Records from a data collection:
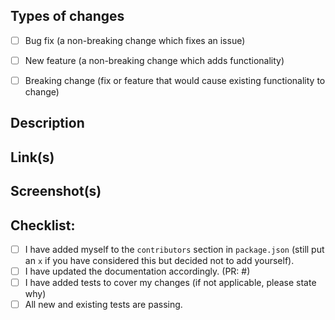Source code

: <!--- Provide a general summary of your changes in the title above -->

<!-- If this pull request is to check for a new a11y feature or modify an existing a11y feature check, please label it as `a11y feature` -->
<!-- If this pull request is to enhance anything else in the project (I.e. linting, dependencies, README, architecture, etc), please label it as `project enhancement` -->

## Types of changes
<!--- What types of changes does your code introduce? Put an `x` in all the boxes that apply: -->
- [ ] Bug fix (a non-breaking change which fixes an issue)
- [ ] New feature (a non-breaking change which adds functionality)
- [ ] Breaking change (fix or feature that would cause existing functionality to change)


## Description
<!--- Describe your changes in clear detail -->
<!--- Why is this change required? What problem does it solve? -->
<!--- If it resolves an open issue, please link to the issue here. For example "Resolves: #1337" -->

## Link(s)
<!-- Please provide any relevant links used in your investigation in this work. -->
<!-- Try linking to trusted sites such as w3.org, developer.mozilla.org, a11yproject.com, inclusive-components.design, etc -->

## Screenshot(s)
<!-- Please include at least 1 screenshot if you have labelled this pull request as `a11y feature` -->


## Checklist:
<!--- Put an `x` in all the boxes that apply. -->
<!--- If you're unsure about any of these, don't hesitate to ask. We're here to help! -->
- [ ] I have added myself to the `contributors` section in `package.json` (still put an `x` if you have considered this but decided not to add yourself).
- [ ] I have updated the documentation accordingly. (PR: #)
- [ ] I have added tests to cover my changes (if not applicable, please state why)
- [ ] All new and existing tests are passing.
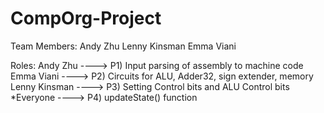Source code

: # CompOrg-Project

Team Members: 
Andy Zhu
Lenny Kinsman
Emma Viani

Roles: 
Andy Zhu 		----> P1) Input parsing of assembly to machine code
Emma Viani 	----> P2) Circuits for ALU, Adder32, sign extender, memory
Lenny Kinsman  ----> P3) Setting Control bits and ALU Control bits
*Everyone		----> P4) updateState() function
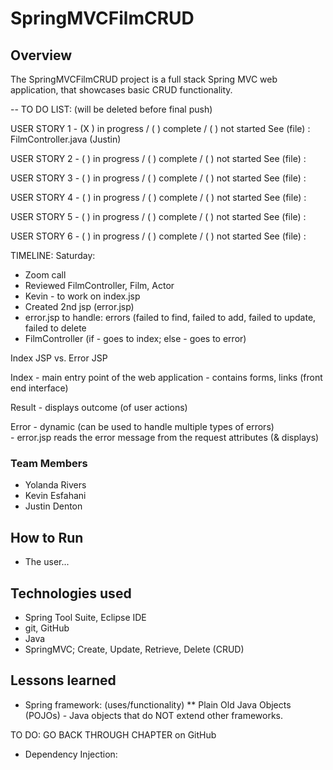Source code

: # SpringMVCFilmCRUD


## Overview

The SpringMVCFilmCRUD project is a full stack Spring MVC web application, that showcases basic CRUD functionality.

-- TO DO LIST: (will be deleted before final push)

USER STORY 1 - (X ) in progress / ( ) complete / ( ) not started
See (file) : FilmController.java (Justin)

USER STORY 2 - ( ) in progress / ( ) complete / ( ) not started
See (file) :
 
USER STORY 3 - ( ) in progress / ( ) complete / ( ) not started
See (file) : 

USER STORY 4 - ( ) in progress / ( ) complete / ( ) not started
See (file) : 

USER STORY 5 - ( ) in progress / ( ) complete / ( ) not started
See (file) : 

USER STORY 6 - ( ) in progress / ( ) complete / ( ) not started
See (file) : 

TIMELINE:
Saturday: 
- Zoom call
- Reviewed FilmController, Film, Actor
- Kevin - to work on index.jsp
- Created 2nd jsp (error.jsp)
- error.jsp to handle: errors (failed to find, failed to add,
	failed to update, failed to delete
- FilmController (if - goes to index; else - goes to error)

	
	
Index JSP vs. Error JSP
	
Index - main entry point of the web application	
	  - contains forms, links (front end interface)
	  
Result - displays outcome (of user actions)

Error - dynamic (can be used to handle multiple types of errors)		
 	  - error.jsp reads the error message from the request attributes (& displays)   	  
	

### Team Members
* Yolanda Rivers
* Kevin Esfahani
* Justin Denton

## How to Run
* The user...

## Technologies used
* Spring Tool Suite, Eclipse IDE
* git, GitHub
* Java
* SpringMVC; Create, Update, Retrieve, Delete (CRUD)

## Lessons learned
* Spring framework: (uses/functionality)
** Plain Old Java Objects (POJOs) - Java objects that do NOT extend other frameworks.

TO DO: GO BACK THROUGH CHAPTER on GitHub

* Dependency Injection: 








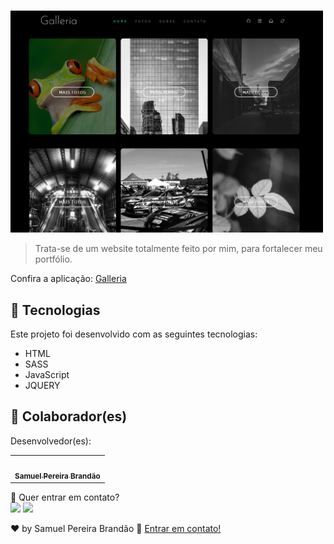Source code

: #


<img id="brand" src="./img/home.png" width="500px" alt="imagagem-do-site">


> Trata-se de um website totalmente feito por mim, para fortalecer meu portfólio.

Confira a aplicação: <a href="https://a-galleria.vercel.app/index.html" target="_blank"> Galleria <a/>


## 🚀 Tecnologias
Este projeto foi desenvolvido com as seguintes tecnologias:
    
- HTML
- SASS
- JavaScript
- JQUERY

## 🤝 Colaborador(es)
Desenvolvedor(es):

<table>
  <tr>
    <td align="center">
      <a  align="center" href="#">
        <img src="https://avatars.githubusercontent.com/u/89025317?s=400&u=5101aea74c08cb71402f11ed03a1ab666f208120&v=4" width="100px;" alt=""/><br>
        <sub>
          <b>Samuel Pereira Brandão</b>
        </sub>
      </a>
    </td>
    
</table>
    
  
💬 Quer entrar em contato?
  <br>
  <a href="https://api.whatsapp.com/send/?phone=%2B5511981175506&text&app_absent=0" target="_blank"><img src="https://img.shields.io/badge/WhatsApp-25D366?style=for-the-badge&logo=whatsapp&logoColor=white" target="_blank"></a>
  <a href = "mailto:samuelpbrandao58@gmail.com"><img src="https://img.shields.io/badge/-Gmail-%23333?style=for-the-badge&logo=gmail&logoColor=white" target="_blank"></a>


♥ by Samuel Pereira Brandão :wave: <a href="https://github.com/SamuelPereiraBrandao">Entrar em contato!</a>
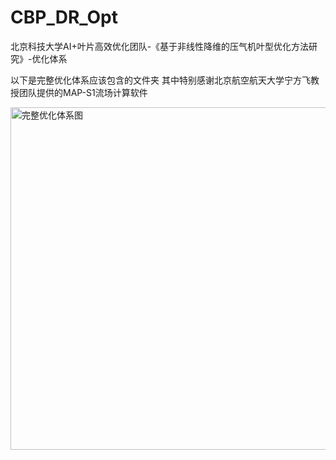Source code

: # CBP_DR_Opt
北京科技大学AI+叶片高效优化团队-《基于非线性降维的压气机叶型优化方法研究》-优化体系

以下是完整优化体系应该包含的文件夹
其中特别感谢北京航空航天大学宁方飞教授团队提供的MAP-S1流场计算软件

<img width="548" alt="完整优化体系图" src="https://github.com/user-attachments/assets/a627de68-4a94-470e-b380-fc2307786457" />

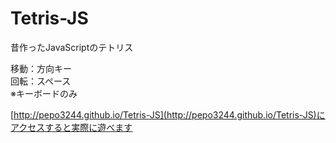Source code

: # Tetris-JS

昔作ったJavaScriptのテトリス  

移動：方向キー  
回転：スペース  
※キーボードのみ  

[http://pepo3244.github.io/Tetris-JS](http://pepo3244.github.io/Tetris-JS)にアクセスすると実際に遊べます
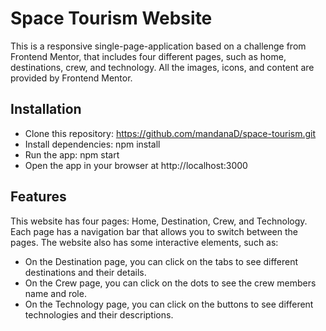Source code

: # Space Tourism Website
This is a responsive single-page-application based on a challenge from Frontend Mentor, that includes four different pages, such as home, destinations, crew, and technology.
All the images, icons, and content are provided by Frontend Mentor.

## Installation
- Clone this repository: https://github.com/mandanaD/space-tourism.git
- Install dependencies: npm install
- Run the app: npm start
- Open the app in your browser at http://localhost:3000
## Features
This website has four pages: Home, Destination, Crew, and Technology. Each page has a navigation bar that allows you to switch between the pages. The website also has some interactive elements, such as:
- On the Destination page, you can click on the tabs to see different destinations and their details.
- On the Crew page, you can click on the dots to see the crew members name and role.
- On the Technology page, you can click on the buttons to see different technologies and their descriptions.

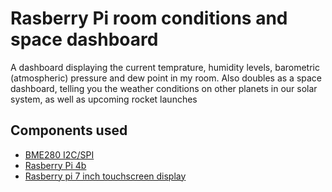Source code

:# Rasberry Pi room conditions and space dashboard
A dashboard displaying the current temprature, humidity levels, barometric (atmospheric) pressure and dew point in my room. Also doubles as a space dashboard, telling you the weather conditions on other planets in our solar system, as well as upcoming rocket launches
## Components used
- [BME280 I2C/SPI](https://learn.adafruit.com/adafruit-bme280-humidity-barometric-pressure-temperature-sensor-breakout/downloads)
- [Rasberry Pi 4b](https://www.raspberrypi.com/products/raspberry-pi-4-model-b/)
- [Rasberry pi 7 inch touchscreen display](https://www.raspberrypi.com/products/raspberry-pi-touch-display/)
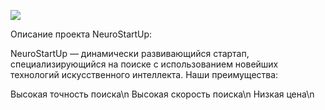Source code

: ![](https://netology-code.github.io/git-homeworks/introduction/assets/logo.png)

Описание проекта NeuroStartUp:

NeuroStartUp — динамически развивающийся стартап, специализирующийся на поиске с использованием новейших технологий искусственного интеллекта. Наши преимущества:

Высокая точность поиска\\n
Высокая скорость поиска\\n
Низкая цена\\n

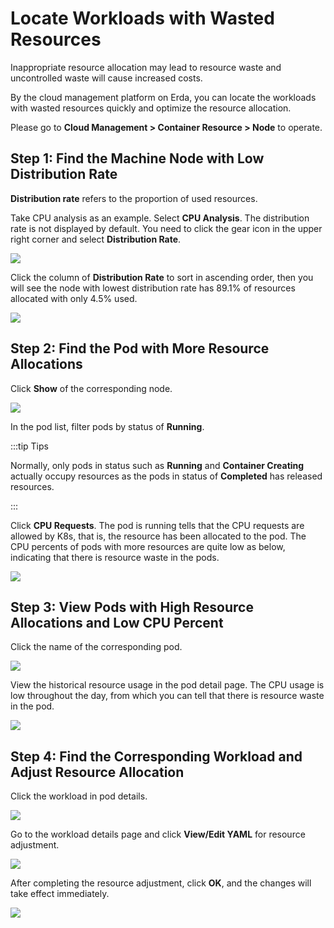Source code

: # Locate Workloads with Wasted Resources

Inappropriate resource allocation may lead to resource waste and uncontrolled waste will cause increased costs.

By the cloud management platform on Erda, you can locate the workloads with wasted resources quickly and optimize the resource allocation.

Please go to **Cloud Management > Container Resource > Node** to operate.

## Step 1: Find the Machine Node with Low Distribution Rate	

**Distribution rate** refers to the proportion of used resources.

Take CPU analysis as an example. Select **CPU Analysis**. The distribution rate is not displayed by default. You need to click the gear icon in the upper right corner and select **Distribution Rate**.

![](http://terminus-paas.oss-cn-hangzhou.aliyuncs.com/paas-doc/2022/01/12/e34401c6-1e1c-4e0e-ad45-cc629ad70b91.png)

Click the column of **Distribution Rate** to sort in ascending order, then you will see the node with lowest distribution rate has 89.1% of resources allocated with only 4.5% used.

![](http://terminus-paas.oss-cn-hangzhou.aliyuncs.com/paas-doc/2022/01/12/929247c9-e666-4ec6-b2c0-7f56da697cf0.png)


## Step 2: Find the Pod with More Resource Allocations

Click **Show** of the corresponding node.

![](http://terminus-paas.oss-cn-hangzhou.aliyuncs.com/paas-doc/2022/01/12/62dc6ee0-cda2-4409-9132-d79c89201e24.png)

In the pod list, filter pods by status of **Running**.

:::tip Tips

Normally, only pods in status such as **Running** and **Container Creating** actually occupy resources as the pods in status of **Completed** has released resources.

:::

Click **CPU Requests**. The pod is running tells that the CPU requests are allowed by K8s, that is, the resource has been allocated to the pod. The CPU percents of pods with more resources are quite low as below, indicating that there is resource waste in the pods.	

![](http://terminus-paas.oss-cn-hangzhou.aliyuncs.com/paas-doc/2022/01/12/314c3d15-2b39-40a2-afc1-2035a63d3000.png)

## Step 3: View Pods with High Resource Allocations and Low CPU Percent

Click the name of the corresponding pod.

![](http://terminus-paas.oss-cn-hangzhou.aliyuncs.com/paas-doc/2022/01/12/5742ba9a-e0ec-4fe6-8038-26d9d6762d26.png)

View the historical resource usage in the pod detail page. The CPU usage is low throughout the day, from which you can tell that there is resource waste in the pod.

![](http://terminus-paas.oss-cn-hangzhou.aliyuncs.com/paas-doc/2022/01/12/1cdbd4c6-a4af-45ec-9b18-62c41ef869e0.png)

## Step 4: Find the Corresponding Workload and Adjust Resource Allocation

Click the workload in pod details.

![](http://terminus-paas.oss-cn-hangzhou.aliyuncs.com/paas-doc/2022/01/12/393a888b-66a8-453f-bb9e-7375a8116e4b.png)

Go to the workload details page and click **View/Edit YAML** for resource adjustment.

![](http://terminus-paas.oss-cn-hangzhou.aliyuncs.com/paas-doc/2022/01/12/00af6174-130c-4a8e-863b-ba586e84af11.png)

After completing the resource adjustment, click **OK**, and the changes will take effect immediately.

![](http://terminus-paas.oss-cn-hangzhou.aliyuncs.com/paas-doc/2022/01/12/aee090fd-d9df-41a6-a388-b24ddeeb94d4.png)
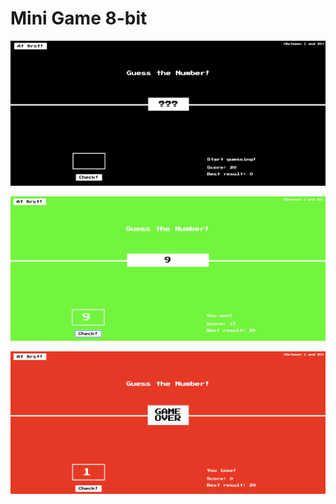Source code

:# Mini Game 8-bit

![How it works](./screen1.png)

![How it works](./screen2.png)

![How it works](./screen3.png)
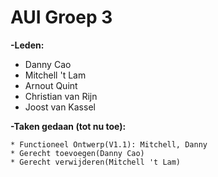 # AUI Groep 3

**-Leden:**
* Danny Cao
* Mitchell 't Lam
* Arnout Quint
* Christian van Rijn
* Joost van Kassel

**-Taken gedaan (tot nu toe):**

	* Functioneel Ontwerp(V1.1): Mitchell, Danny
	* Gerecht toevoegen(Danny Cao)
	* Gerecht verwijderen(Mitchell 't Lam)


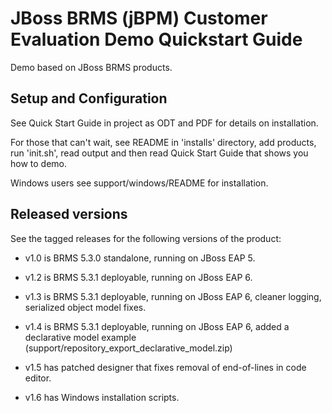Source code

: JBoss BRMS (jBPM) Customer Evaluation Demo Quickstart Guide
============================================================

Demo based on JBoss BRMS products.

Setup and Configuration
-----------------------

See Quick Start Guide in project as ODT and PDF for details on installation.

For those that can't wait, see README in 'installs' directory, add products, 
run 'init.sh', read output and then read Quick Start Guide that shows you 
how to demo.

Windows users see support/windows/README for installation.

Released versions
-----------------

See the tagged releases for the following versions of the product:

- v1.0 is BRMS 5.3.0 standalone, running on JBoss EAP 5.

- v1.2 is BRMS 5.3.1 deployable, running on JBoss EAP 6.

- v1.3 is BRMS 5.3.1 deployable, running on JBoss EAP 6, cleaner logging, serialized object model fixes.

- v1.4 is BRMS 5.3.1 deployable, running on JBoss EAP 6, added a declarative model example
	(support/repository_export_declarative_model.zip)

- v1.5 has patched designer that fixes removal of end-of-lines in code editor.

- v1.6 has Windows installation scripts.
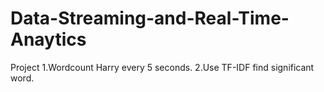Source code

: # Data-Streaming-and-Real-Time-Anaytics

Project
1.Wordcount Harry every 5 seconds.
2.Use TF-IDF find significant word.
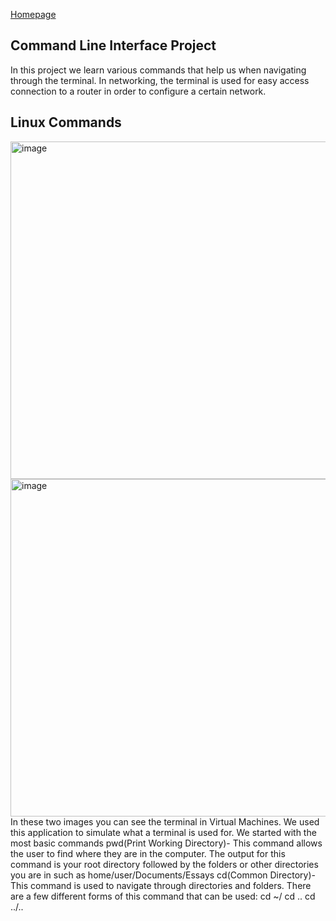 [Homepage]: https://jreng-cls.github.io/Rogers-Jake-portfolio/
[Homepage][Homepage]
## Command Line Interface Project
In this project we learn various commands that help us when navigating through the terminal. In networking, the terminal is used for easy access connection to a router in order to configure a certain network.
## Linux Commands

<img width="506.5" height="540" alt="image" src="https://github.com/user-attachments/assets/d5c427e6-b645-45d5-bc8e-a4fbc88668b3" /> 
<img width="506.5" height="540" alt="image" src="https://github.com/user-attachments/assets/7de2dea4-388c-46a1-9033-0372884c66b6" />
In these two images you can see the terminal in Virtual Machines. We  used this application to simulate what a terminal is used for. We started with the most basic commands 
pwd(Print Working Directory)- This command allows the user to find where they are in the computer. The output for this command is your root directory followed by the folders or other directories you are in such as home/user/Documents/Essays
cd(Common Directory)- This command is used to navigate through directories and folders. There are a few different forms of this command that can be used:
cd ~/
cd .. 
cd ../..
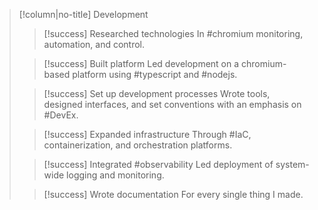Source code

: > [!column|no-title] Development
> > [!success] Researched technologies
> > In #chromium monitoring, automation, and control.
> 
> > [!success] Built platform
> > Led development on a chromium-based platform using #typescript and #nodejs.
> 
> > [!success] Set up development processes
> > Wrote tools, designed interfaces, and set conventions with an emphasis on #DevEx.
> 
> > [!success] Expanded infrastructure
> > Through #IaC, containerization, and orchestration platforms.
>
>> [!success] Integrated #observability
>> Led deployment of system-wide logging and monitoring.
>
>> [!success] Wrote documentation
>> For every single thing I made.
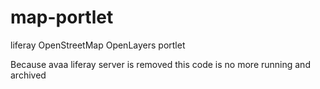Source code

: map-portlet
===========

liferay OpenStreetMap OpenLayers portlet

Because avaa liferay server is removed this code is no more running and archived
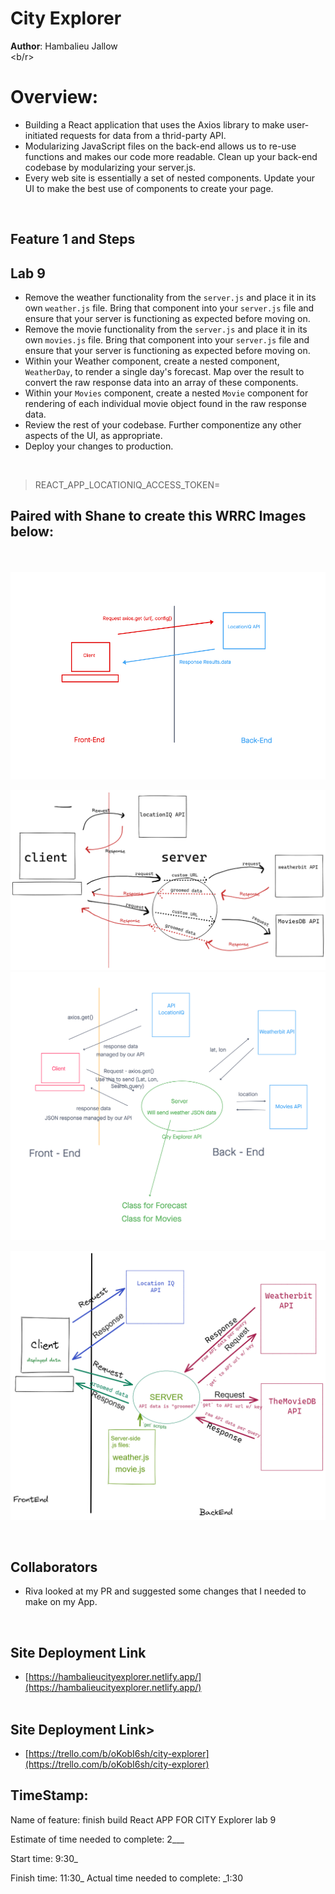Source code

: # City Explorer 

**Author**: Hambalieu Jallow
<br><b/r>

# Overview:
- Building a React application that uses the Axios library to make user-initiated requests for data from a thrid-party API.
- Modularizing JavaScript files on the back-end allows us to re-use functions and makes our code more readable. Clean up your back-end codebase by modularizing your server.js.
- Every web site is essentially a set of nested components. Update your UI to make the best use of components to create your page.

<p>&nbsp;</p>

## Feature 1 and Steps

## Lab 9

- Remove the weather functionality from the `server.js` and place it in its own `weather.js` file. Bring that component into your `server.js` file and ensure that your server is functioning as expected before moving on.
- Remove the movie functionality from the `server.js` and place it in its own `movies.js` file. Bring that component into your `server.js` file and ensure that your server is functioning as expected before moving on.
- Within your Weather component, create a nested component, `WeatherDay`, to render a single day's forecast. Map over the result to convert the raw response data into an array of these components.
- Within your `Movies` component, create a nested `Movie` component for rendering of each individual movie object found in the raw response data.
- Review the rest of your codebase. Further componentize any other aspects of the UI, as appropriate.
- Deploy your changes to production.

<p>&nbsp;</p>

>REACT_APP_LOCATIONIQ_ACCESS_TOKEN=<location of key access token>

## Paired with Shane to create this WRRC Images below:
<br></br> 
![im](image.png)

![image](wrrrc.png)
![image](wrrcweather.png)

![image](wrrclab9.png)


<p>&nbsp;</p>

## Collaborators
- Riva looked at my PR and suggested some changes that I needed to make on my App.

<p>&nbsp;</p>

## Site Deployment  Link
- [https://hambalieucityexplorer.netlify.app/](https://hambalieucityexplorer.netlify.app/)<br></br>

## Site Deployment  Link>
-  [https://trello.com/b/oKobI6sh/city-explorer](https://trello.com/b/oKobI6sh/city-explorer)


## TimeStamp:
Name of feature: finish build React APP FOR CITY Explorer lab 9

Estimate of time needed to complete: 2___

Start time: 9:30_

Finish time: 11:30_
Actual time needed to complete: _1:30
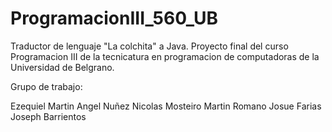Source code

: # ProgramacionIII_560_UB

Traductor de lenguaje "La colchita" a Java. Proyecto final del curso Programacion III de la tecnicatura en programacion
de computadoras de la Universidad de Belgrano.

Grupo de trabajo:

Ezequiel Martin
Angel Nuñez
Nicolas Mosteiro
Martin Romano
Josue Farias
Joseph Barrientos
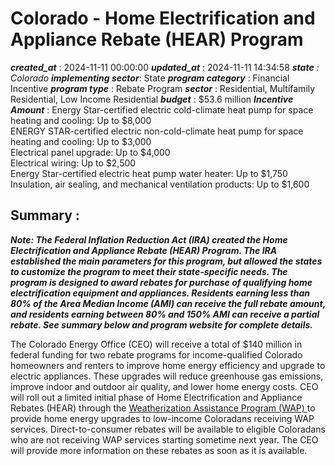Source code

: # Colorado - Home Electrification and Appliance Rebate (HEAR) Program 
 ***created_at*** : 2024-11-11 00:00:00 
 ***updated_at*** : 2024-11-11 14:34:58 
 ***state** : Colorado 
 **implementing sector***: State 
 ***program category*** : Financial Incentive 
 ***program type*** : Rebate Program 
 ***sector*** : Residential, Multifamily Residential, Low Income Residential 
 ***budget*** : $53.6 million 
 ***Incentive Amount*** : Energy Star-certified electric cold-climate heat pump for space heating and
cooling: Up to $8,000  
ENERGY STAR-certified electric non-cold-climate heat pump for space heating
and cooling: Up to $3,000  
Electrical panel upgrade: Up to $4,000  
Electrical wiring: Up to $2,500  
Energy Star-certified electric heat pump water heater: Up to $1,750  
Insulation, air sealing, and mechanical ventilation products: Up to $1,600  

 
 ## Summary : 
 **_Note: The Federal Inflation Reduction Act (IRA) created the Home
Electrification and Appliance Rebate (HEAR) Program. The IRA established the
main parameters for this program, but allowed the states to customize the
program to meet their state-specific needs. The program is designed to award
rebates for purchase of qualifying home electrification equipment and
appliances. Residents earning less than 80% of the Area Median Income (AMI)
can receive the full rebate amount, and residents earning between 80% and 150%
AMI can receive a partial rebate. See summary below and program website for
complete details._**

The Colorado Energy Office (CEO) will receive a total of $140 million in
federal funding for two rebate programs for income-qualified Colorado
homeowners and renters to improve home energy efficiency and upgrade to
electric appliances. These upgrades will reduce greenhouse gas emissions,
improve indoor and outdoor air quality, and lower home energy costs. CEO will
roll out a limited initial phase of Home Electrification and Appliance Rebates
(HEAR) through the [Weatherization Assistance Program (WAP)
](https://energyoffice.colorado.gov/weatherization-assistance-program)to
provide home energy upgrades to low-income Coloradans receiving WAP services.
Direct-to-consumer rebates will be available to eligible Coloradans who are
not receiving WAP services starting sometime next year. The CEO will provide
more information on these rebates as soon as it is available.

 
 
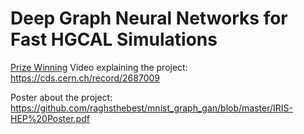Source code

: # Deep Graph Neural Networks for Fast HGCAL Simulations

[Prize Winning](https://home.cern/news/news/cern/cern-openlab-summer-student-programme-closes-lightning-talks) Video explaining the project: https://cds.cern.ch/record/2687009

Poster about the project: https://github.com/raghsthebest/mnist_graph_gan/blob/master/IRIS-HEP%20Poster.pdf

**Description of the task:**
Return each line of the data above that includes the word "movie".

**Your response:**
- Remove the movie functionality from the `server.js` and place it in its own `movies.js` file. Bring that component into your `server.js` file and ensure that your server is functioning as expected before moving on.
- Within your `Movies` component, create a nested `Movie` component for rendering of each individual movie object found in the raw response data.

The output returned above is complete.